*Document text*:
>>>>>
Instead you should buy the cheapest Intel based mac you can find. (most likely a intel core duo iMac education edition)


----------



## mattig89ch (Jan 1, 1970)

I think it has the firewire ports.

belive you me, if I could find another mac anywhere for the same price, i'd pay it gladly.

but as it stands now, i need that os disk.

edit: oh and I don't use ebay. that would require too much trust in another person that I haven't met.


----------



## Yankee Rose (Jul 14, 1999)

Hi there - if your iMac DOES have the FireWire ports, then the max OS you can install is Tiger (10.4.11), which is available through Amazon.

Hope that helps


----------



## mattig89ch (Jan 1, 1970)

I was looking on amazon, they are over $100! I don't suppose there's anyplace to get it cheaper?

oh and I'm not just looking to get an os that can run, but run well. in that case wouldn't 10.3 be better then 10.4?

Edit: on amazon, I always see the new and used prices. would used be ok in this case?


----------



## shyataroo (Oct 6, 2006)

used or new does not matter. maybe you can e-mail apple and ask if you can buy a retail copy of 10.3 or .10.4 for less.


----------



## mattig89ch (Jan 1, 1970)

I was going to do that before I posted here. they don't want anyone emailing them, its not on their site.


----------



## Triple6 (Dec 26, 2002)

Re-opening as requested.


----------



## mattig89ch (Jan 1, 1970)

thank you, hello again all. if any of you are still following this old thread then a friend gave me a set of 10.3 discs.

edit: oh, i've been posting here: http://forums.techguy.org/apple-macos/1021071-just-got-my-first-mac.html


----------
<<<<<
*Set task A*: According to the forum thread, what is the highest OS version that can be installed on an iMac with FireWire ports?
*Set task B*: Switch "Tiger" to "Leopard" and reproduce the part of the forum thread that opens with the words containing "## Yankee Rose" and closes with "get it cheaper?".
*Set task C*: List every distinct username that appears as a poster in the forum thread.
Answer using only the forum thread above.

*Information shown*:
>>>>>
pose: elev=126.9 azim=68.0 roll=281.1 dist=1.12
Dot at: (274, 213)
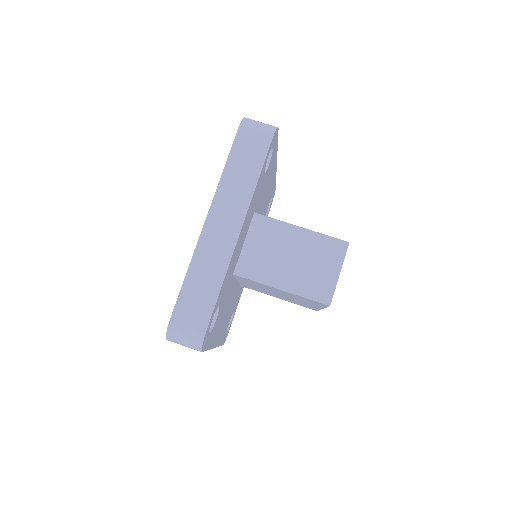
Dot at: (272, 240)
<<<<<
*Result A*: Tiger (10.4.11)

*Result B*:
## Yankee Rose (Jul 14, 1999)

Hi there - if your iMac DOES have the FireWire ports, then the max OS you can install is Leopard (10.4.11), which is available through Amazon.

Hope that helps


----------



## mattig89ch (Jan 1, 1970)

I was looking on amazon, they are over $100! I don't suppose there's anyplace to get it cheaper?

*Result C*: mattig89ch, Yankee Rose, shyataroo, Triple6